For most families, the losses from these cuts will far outweigh any gain from lower taxes. My back-of-the-envelope calculation suggests that 80 percent of all families will end up worse off; the Center on Budget and Policy Priorities will soon come out with a more careful, detailed analysis that arrives at a similar conclusion.
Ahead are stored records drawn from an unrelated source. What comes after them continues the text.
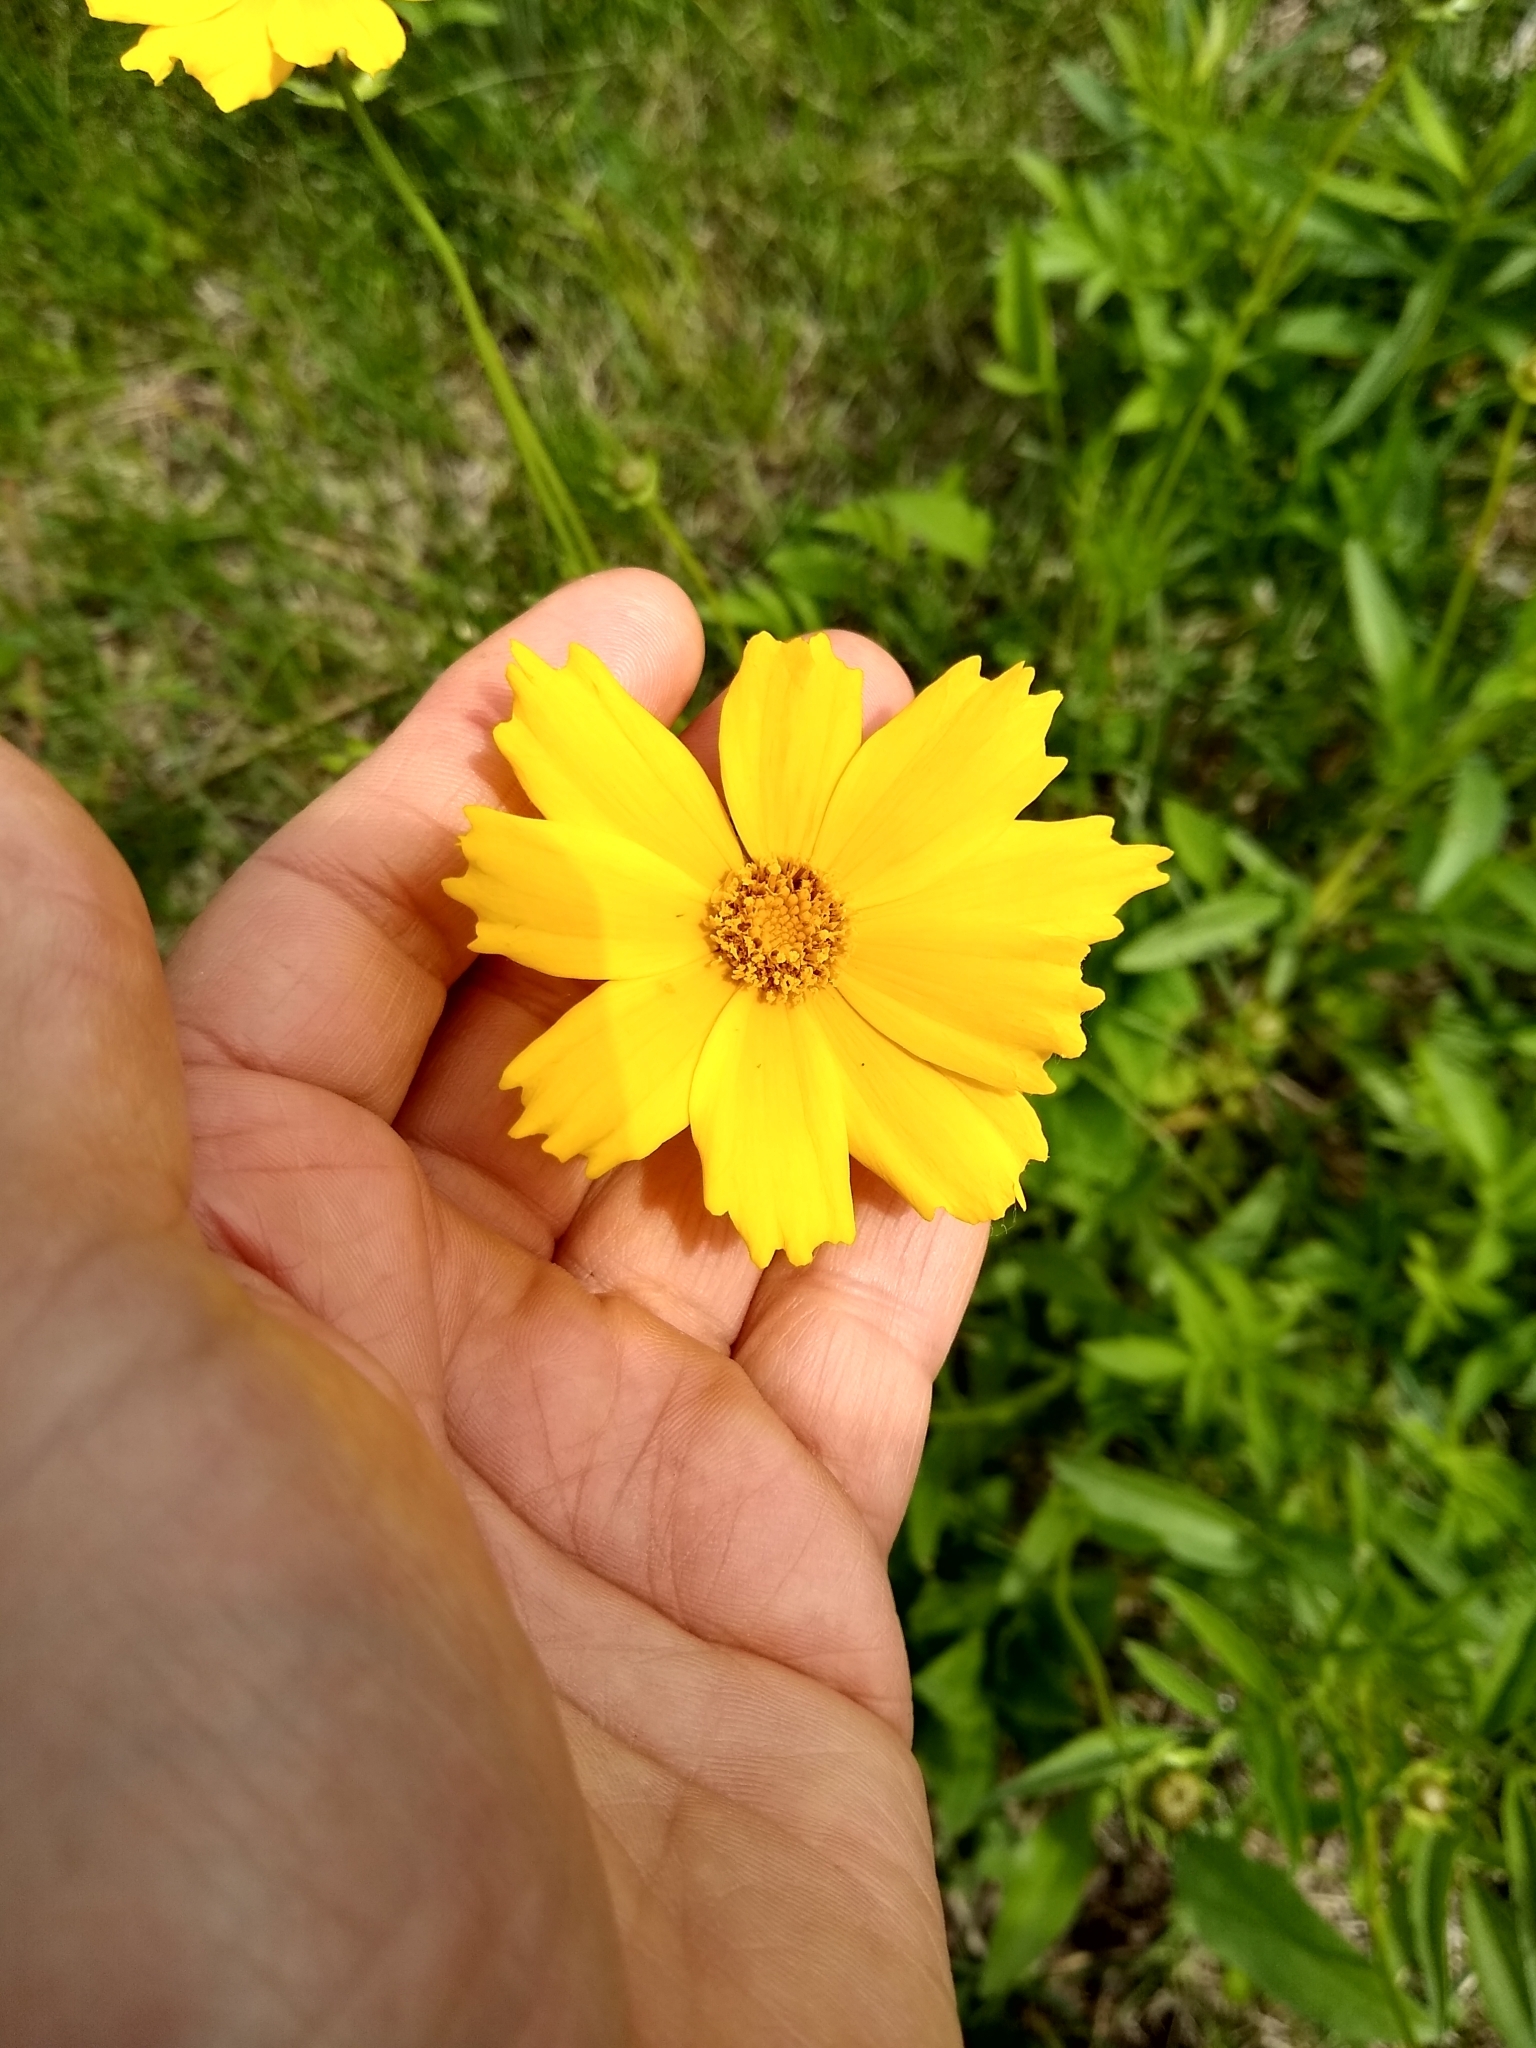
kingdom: Plantae
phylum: Tracheophyta
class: Magnoliopsida
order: Asterales
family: Asteraceae
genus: Coreopsis
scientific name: Coreopsis lanceolata
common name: Garden coreopsis
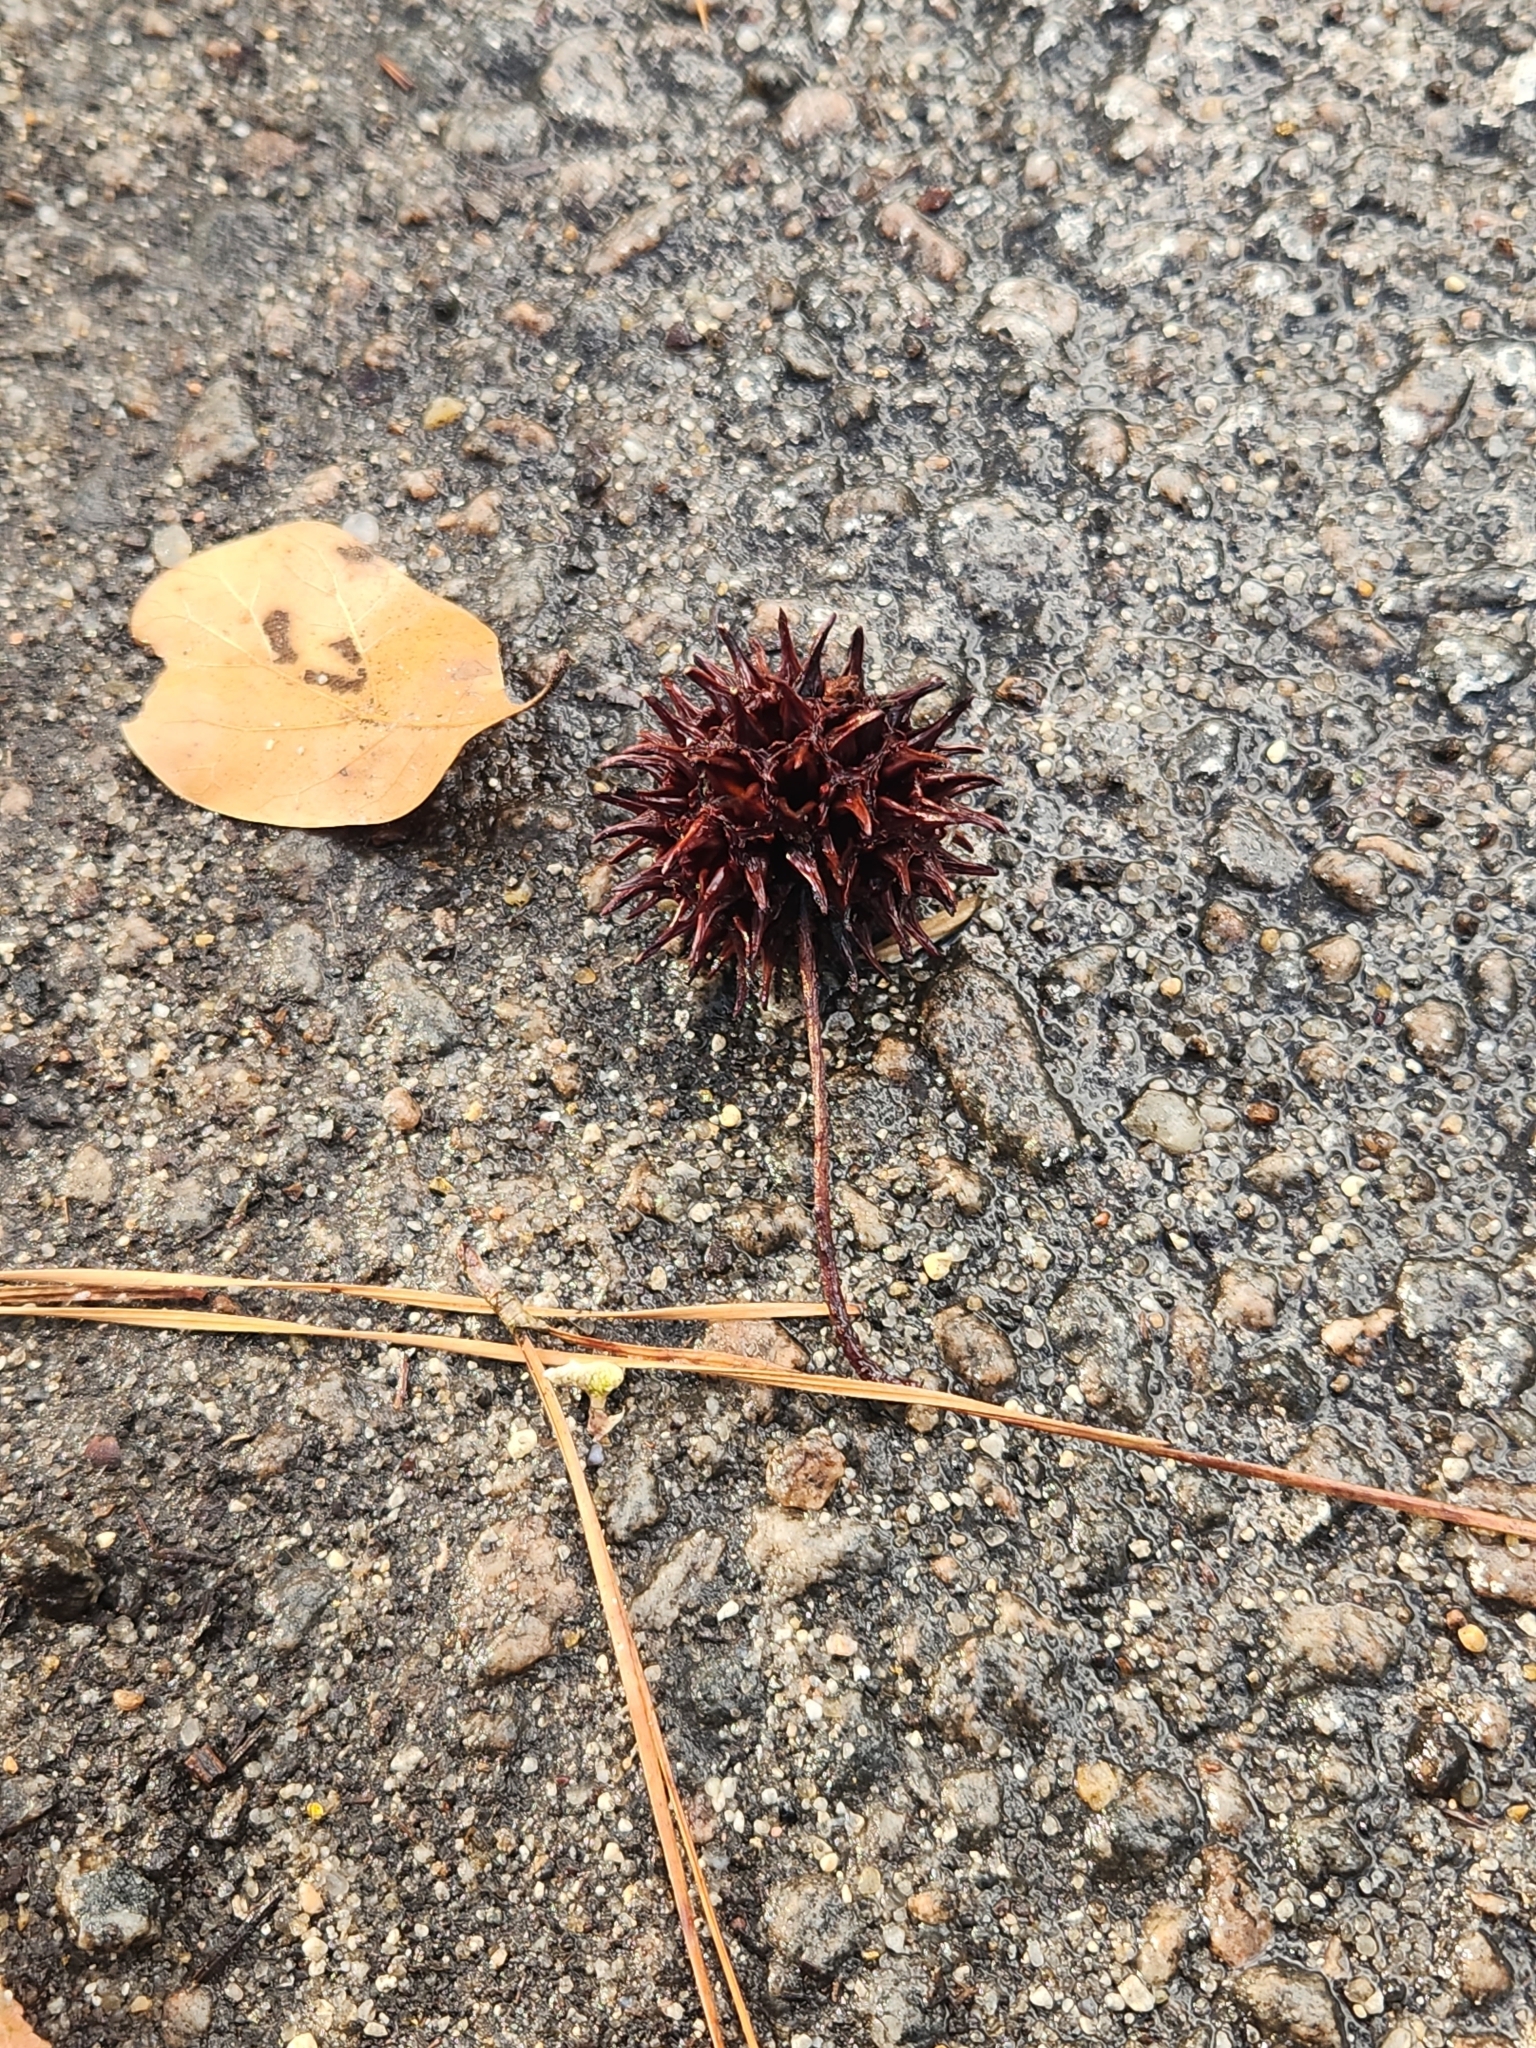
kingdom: Plantae
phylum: Tracheophyta
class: Magnoliopsida
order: Saxifragales
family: Altingiaceae
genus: Liquidambar
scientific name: Liquidambar styraciflua
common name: Sweet gum
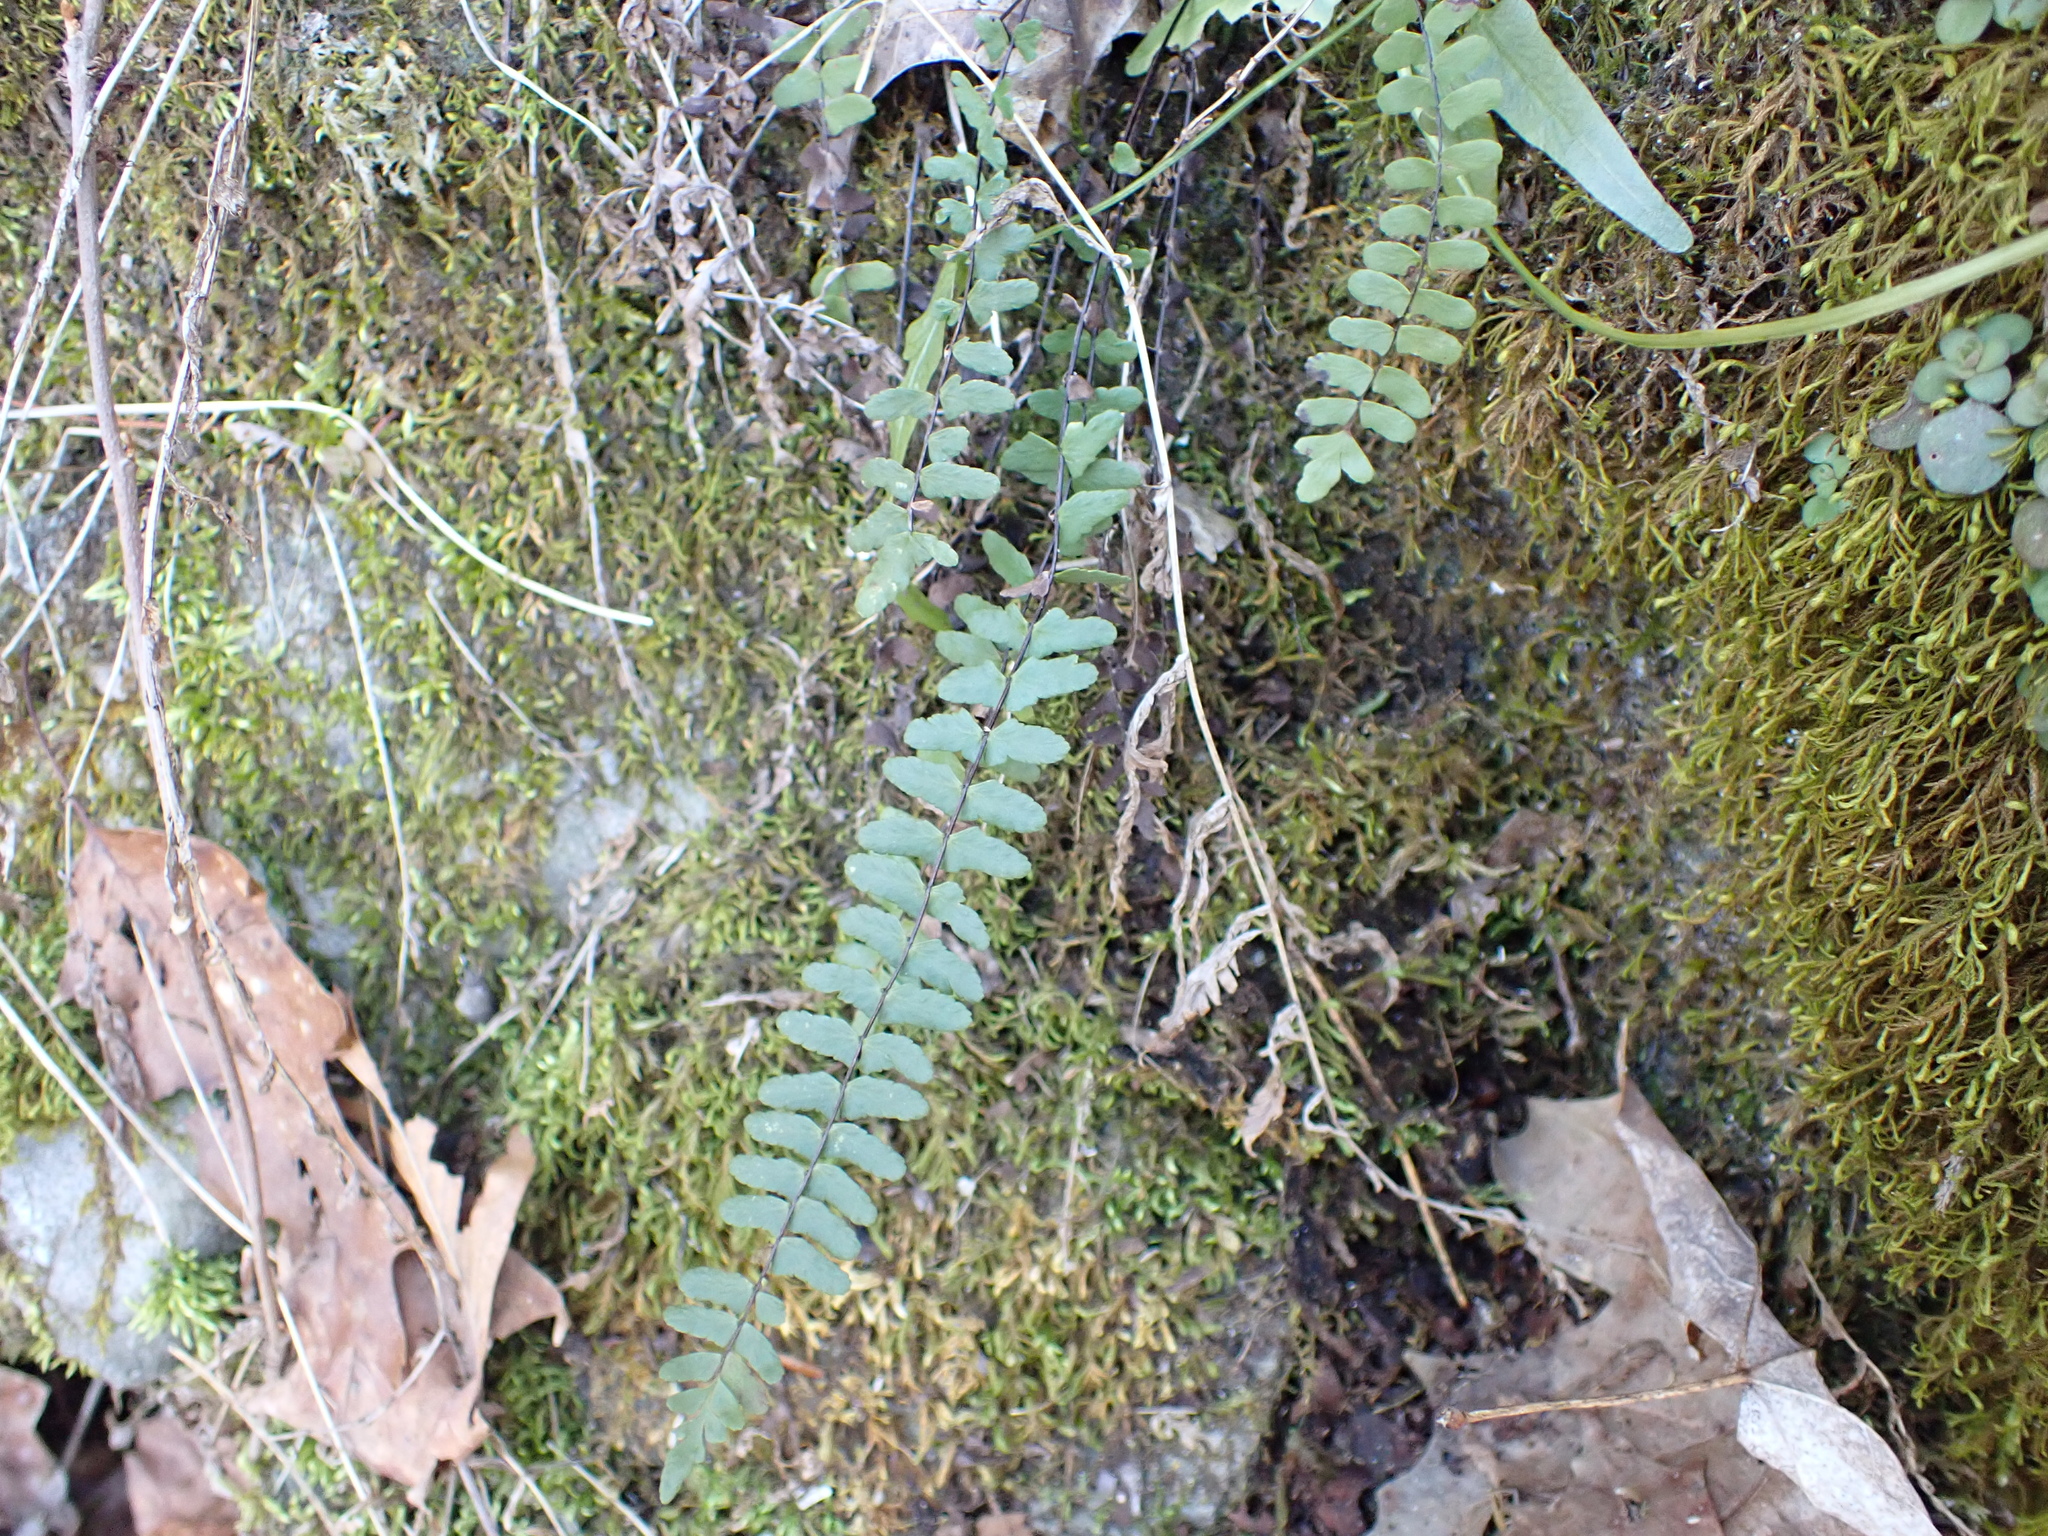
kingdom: Plantae
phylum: Tracheophyta
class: Polypodiopsida
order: Polypodiales
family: Aspleniaceae
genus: Asplenium
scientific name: Asplenium resiliens
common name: Blackstem spleenwort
And the only really big beneficiaries will be the wealthiest few percent of the population.
http://www.nytimes.com/2004/06/01/opinion/01KRUG.html

Kerry Moves Further Right; Yields on Democracy
Glenn Kessler’s piece in the Washington Post describes Kerry’s making national security numero uno.

Sen. John F. Kerry indicated that as president he would play down the promotion of democracy as a leading goal in dealing with Pakistan, Saudi Arabia, Egypt, China and Russia, instead focusing on other objectives that he said are more central to the United States' security. http://www.washingtonpost.com/wp-dyn/articles/A689-2004May29.html

D.C. Chaos: Known to All
The Wall Street Journal (Robert Block, Gary Fields) summarizes the problems between Homeland Security and Justice.

This week's government warning of a possible terrorist attack in the U.S. has exposed and aggravated simmering tensions between the Departments of Justice and Homeland Security over which should act as the nation's main terrorism warning bell.
Homeland Security, charged by law with analyzing intelligence to assess threats, is the lead designated agency for issuing threat advisories. But officials there say they had little advance notice before Attorney General John Ashcroft issued his broad warning on Wednesday. Moreover, Homeland Security officials believed the information being used by Justice, much of which had been known for some time, was not new or specific enough to merit an announcement or other action.
Consequently, hours before Mr. Ashcroft said "credible intelligence from multiple sources" indicated that al Qaeda is planning an attack in the U.S. in the next few months, Homeland Security Secretary Tom Ridge said on television that the information didn't warrant raising the color-coded alert level to orange from yellow.